The immunity in the law doesn’t apply when the employee knows the information to be false or when acting with “reckless disregard to the truth or falsity” of the information.

That exception is patterned after the standard the Supreme Court has set in its First Amendment jurisprudence. As a result, a number of media organizations, including The Washington Post, filed an amicus brief siding with Air Wisconsin and urging the court not to relax that requirement. The Obama administration also backed the airline.

The case is Air Wisconsin Airlines Corp. v. Hoeper.

Proving death from drug

In the drug case, a dealer named Marcus Burrage sold Joshua Banka a gram of heroin in 2010. Banka was about to enter a drug rehabilitation program but went on one last binge, ingesting Oxycontin, marijuana and prescription drugs, as well as the heroin.

By the next morning, Banka was dead. Burrage eventually was charged with distributing heroin and received an additional 20 years in prison for distributing a serious drug when “death or serious bodily injury results from the use of such substance.”
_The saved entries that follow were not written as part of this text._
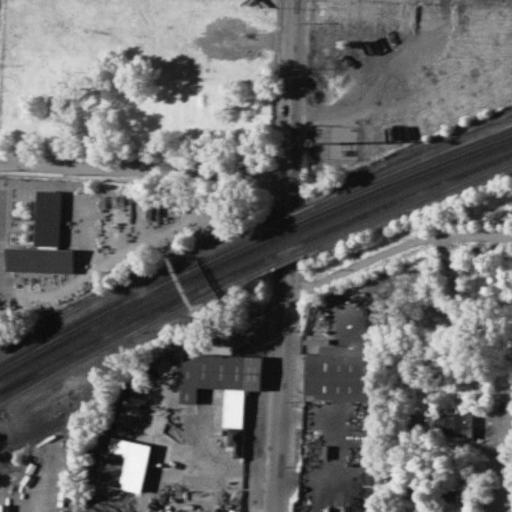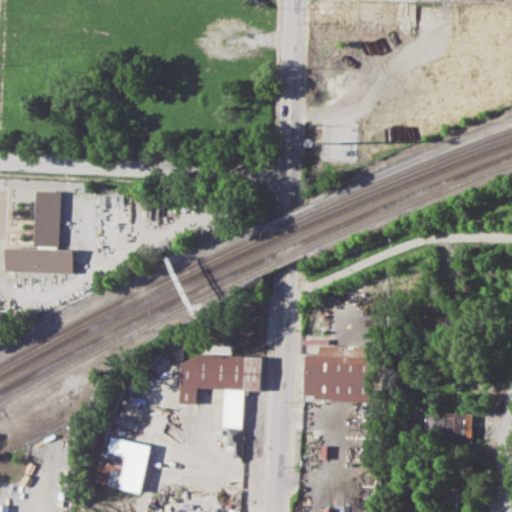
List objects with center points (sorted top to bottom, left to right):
building: (332, 14)
road: (290, 107)
road: (144, 167)
building: (51, 217)
railway: (251, 239)
building: (47, 241)
road: (394, 249)
railway: (251, 250)
building: (43, 259)
railway: (252, 263)
railway: (251, 272)
building: (341, 371)
building: (341, 372)
building: (223, 384)
building: (222, 385)
road: (280, 388)
building: (450, 423)
building: (450, 423)
road: (497, 448)
building: (124, 462)
building: (128, 464)
building: (450, 494)
building: (454, 494)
Experts at Burrage’s trial could not swear that it was the heroin alone that killed Banka. But Burrage was convicted after a federal district judge told the jury that it was enough for the government to prove that the heroin was a contributing cause of death.

The justices unanimously agreed that the lower courts and the government were wrong.

“The language Congress enacted requires death to ‘result from’ use of the unlawfully distributed drug, not from a combination of factors to which drug use merely contributed,” Scalia wrote. “We cannot give the text a meaning that is different from its ordinary, accepted meaning.”

Scalia said that five states have passed laws that adopt the contributing language the government urges and that Congress could do the same if that is what it intended.

The case is Burrage v. U.S.

No pay for gearing up

The court also agreed that workers do not have to be paid for the time they spend putting on protective gear for their jobs. Workers for U.S. Steel had said that federal law mandated they should be paid, even though their union had agreed with the company that they need not be paid for time spent “changing clothes.”

Scalia said the case required the court to define both “changing” and “clothes.” In the end, the justices unanimously rejected the argument that the protective garments the workers don are not clothes.

“We see no basis for the proposition that the unmodified term ‘clothes’ somehow omits protective clothing,” he wrote.

The case is Sandifer v. United States Steel.

Robert Barnes has been a Washington Post reporter and editor since 1987. He has covered the Supreme Court since November 2006. He gave up law school plans for a life in newspapers after taking a journalism class in college. It did not occur to him, as it apparently did to others, that he could do both.